• Input for this task:

[Start of section]

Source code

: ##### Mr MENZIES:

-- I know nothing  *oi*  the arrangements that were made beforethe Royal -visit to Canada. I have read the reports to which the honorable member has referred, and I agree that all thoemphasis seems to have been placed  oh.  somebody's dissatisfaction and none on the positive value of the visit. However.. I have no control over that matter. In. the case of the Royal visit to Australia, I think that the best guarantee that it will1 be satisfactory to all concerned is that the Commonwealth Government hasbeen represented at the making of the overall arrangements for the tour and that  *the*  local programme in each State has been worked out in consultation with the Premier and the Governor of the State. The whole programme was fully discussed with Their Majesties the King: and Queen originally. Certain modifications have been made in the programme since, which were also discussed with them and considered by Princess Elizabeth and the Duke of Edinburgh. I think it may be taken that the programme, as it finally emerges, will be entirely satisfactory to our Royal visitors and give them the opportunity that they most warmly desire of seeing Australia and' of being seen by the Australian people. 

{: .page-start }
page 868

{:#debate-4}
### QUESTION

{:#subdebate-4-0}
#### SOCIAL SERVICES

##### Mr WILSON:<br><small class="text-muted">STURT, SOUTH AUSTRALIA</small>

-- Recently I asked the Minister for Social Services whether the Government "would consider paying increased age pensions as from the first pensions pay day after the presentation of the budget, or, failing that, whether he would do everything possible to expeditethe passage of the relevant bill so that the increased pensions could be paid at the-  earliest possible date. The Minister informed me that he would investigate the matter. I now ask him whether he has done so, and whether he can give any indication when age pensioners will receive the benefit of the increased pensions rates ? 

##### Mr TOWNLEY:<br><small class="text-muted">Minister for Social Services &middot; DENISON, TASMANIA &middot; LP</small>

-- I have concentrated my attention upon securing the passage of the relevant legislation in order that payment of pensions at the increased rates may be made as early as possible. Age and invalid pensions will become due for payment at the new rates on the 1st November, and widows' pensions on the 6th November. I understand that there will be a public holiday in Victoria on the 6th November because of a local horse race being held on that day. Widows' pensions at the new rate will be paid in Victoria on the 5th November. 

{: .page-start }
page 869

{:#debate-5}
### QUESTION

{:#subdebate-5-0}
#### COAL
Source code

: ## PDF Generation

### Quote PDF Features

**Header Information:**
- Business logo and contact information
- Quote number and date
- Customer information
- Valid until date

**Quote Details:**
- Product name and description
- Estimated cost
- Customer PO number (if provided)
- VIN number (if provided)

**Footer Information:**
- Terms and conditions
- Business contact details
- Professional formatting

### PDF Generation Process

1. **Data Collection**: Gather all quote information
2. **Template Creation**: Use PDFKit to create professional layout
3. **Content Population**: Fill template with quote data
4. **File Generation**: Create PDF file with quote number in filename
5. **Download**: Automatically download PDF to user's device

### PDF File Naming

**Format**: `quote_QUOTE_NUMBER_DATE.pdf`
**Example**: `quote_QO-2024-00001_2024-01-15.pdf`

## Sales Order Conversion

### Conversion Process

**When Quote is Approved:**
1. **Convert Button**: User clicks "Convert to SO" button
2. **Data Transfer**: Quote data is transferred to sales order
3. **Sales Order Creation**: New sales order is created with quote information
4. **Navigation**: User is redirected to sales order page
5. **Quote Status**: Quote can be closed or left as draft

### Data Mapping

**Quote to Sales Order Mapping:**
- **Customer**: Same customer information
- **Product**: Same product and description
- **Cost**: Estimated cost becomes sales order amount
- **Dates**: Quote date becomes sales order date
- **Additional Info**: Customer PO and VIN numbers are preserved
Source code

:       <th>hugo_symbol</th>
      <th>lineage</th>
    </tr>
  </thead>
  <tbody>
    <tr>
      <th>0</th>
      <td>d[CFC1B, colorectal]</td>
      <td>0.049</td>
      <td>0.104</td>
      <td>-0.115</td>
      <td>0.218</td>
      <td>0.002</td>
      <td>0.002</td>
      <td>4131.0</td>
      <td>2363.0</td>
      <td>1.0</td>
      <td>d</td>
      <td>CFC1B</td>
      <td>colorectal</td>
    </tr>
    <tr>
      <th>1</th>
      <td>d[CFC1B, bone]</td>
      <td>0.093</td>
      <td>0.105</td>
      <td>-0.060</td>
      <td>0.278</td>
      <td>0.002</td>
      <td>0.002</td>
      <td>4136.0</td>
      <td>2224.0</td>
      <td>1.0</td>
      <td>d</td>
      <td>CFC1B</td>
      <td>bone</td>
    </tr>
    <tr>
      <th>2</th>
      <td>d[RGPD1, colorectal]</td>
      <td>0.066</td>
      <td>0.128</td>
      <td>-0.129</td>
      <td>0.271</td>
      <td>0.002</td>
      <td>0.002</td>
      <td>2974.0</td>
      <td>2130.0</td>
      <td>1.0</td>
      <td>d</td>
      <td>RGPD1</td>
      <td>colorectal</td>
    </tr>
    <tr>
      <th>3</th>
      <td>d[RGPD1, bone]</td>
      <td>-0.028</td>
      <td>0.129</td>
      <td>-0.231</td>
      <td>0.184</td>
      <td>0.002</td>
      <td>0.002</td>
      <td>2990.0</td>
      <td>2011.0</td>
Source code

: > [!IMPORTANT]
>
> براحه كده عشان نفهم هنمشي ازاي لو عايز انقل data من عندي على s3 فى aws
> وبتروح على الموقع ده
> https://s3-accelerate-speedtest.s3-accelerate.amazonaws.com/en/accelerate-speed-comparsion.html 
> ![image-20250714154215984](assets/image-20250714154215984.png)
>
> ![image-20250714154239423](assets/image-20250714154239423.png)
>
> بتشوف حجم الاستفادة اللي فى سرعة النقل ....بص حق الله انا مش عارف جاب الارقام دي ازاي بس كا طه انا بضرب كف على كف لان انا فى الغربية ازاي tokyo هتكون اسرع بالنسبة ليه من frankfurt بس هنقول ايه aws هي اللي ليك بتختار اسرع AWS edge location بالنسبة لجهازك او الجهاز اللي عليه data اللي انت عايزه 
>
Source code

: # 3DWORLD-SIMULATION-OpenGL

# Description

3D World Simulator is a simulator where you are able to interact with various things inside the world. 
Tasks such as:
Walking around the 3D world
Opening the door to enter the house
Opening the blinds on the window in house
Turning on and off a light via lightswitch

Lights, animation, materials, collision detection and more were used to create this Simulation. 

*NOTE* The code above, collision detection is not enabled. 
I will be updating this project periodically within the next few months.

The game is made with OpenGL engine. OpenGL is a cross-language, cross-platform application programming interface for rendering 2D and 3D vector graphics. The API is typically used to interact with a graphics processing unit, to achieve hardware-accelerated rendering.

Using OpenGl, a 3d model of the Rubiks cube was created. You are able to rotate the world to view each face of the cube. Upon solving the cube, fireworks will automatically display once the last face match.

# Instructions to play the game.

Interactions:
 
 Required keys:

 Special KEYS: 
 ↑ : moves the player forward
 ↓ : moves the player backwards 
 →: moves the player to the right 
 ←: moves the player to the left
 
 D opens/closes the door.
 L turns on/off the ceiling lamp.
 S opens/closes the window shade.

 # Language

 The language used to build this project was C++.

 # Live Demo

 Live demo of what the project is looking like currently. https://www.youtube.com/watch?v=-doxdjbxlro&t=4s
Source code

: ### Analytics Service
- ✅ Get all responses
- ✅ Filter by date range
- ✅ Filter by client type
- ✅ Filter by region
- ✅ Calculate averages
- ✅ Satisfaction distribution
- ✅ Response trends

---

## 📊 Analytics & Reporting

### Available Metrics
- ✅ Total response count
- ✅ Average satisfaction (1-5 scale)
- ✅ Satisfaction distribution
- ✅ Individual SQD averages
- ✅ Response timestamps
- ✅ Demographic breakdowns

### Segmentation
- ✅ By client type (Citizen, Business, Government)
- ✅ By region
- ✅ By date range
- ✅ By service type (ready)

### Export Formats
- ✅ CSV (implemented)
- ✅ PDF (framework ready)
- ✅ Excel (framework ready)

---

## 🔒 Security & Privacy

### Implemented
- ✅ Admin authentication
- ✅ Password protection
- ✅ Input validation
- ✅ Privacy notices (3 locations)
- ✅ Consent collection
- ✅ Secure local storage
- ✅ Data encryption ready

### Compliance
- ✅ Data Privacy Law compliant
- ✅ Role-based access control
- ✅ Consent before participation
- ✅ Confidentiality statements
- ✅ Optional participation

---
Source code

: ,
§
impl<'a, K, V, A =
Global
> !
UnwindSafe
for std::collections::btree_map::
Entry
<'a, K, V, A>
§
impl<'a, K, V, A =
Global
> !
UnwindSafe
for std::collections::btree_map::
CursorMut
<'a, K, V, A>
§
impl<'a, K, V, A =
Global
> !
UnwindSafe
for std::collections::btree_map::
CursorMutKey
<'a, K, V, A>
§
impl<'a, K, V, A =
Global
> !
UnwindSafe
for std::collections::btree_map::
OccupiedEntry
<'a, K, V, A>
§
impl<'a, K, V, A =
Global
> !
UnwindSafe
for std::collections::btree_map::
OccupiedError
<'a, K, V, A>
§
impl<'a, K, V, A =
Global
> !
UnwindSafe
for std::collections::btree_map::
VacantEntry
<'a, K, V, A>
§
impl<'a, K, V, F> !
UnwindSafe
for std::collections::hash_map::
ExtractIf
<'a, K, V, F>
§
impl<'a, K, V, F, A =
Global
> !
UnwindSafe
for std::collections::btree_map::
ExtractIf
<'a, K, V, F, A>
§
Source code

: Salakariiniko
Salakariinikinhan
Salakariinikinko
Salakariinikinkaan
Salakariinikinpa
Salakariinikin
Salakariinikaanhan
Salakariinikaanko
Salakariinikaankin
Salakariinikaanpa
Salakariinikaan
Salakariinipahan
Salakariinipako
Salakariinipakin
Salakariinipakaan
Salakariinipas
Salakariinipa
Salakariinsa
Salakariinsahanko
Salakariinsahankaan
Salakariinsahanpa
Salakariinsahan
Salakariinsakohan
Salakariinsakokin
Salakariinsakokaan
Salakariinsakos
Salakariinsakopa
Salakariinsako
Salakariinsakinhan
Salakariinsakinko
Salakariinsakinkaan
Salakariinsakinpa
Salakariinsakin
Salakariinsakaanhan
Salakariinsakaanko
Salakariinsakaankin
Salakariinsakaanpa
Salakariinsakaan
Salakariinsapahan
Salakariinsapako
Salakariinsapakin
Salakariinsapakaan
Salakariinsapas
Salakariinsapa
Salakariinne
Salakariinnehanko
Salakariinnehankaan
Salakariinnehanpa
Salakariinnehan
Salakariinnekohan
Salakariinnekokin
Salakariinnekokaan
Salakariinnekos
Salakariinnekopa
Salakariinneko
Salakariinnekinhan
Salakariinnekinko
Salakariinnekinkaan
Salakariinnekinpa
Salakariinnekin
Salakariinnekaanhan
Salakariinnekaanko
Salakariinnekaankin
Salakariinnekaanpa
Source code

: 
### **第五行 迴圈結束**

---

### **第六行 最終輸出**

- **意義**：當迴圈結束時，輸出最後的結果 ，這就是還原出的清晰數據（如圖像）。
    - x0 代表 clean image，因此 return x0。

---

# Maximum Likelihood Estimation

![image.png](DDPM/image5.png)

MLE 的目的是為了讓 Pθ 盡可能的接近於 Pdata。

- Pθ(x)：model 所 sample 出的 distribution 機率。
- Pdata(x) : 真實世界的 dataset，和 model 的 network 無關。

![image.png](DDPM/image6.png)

[End of section]

• Task description:
Render the stretch from the line that contains "- Pθ(x)：model 所 sample 出的 distribution 機率。" through the end of the records as a numbered list, skipping any blank lines.

• Written solution:
1. - Pθ(x)：model 所 sample 出的 distribution 機率。
2. - Pdata(x) : 真實世界的 dataset，和 model 的 network 無關。
3. ![image.png](DDPM/image6.png)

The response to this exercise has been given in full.